Instructions to follow:
A word-for-word copy of the data, pictures excluded, is what this task asks for.

Material shown:
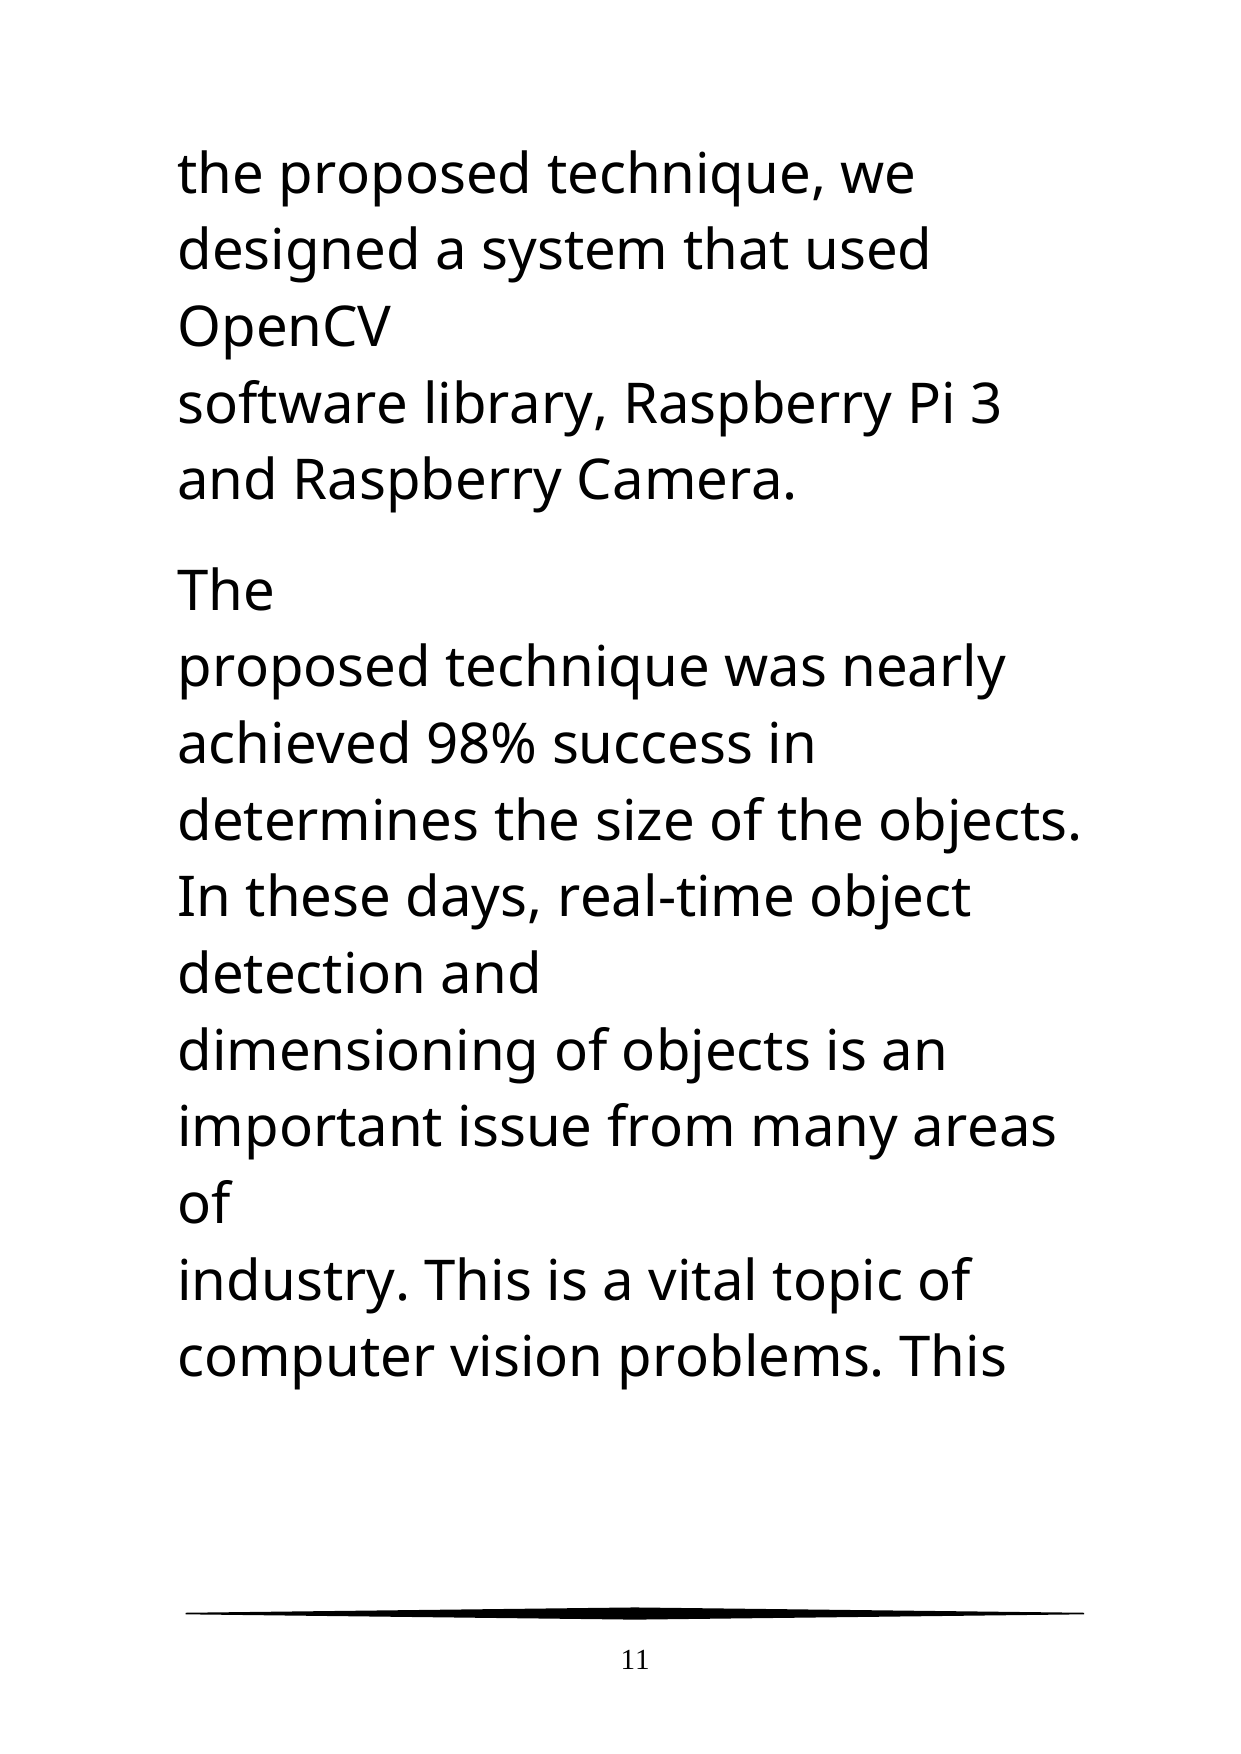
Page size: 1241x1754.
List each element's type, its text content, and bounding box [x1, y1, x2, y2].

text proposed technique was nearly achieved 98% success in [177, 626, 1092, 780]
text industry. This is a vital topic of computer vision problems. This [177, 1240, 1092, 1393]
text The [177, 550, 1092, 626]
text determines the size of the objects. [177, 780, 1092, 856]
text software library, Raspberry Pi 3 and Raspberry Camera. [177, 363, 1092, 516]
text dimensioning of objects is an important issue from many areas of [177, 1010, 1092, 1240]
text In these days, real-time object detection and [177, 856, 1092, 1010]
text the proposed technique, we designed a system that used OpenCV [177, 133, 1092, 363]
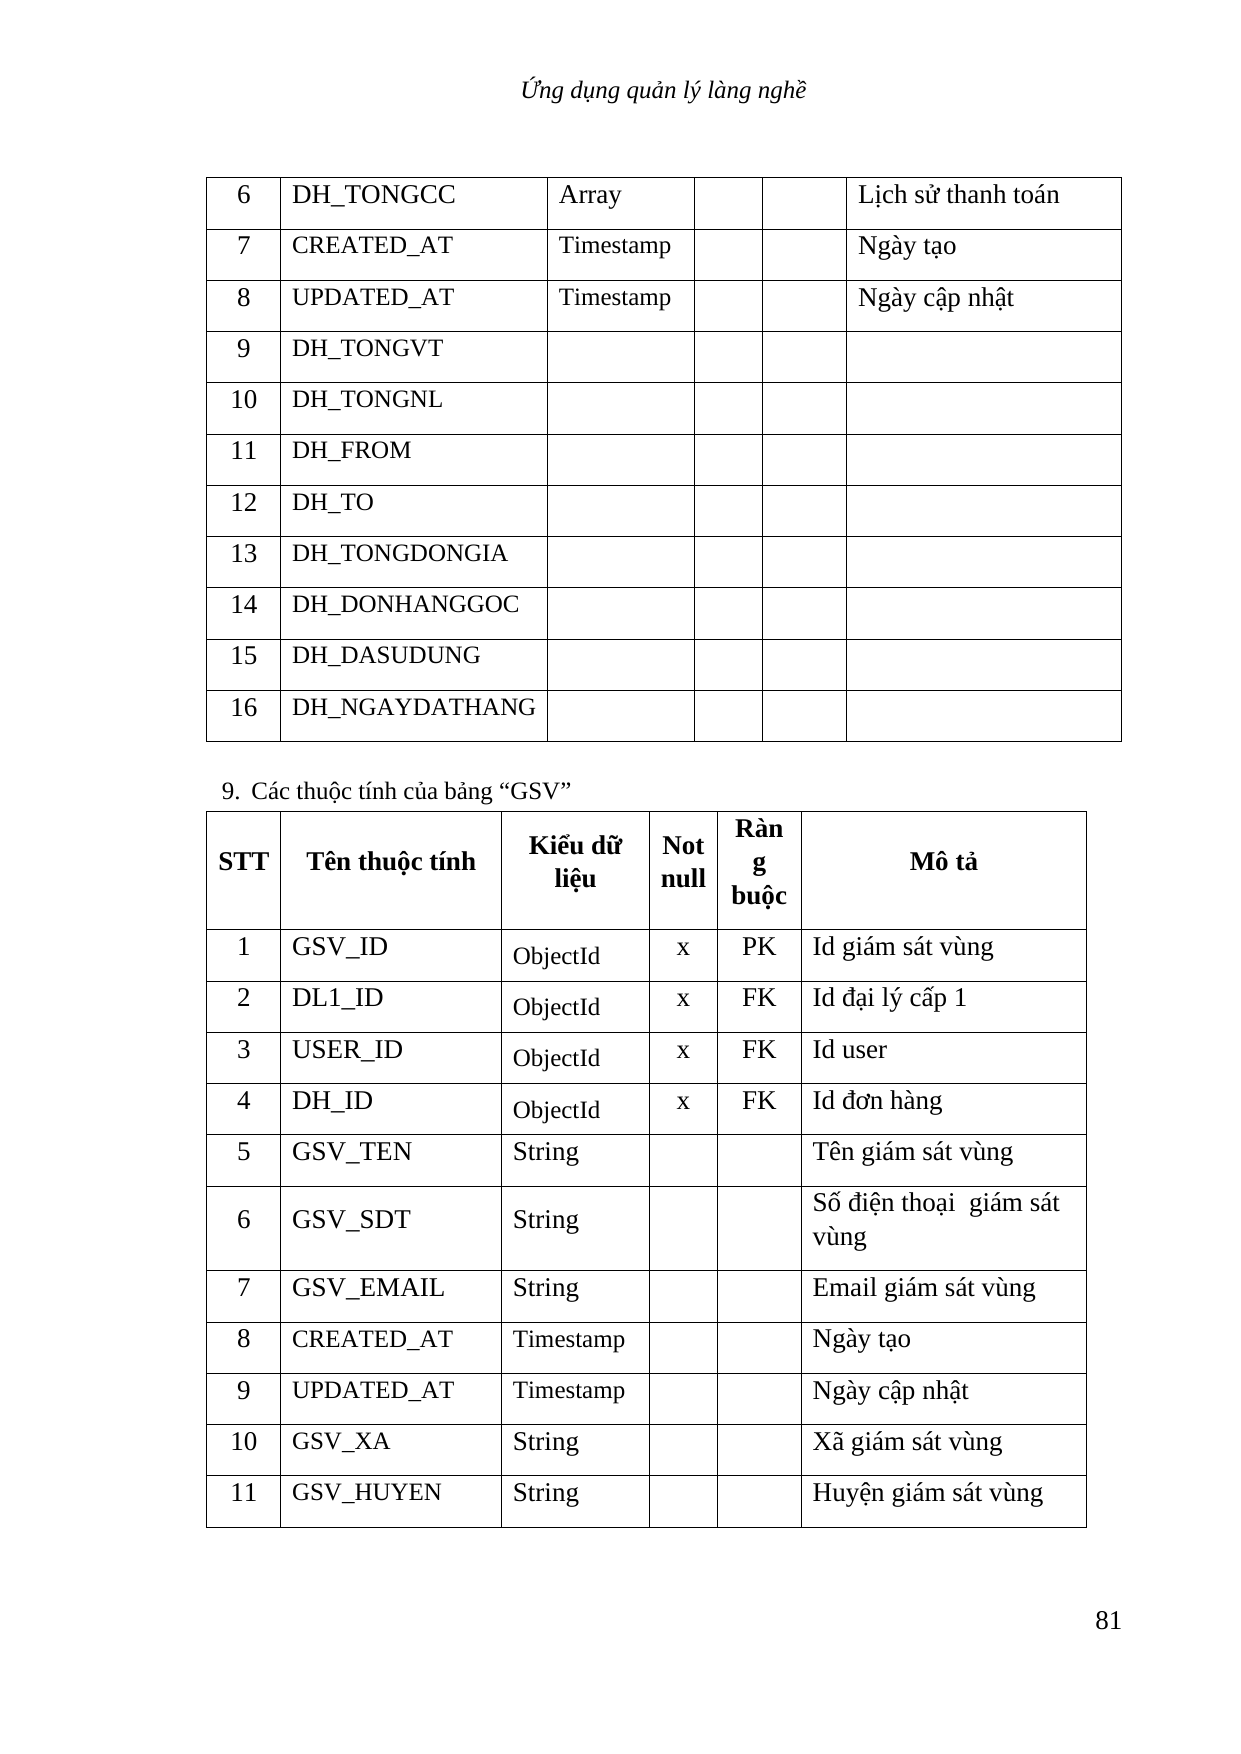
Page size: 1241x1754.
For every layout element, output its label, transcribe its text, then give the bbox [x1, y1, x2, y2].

Response to the task:
Page size: 1241x1754.
List each element's type, its text content, and bounding box [x1, y1, x2, y2].

text proposed technique was nearly achieved 98% success in [177, 626, 1092, 780]
text industry. This is a vital topic of computer vision problems. This [177, 1240, 1092, 1393]
text The [177, 550, 1092, 626]
text determines the size of the objects. [177, 780, 1092, 856]
text software library, Raspberry Pi 3 and Raspberry Camera. [177, 363, 1092, 516]
text dimensioning of objects is an important issue from many areas of [177, 1010, 1092, 1240]
text In these days, real-time object detection and [177, 856, 1092, 1010]
text the proposed technique, we designed a system that used OpenCV [177, 133, 1092, 363]
Page size: 1241x1754.
For every layout element, output its label, transcribe its text, then give the bbox [x1, y1, x2, y2].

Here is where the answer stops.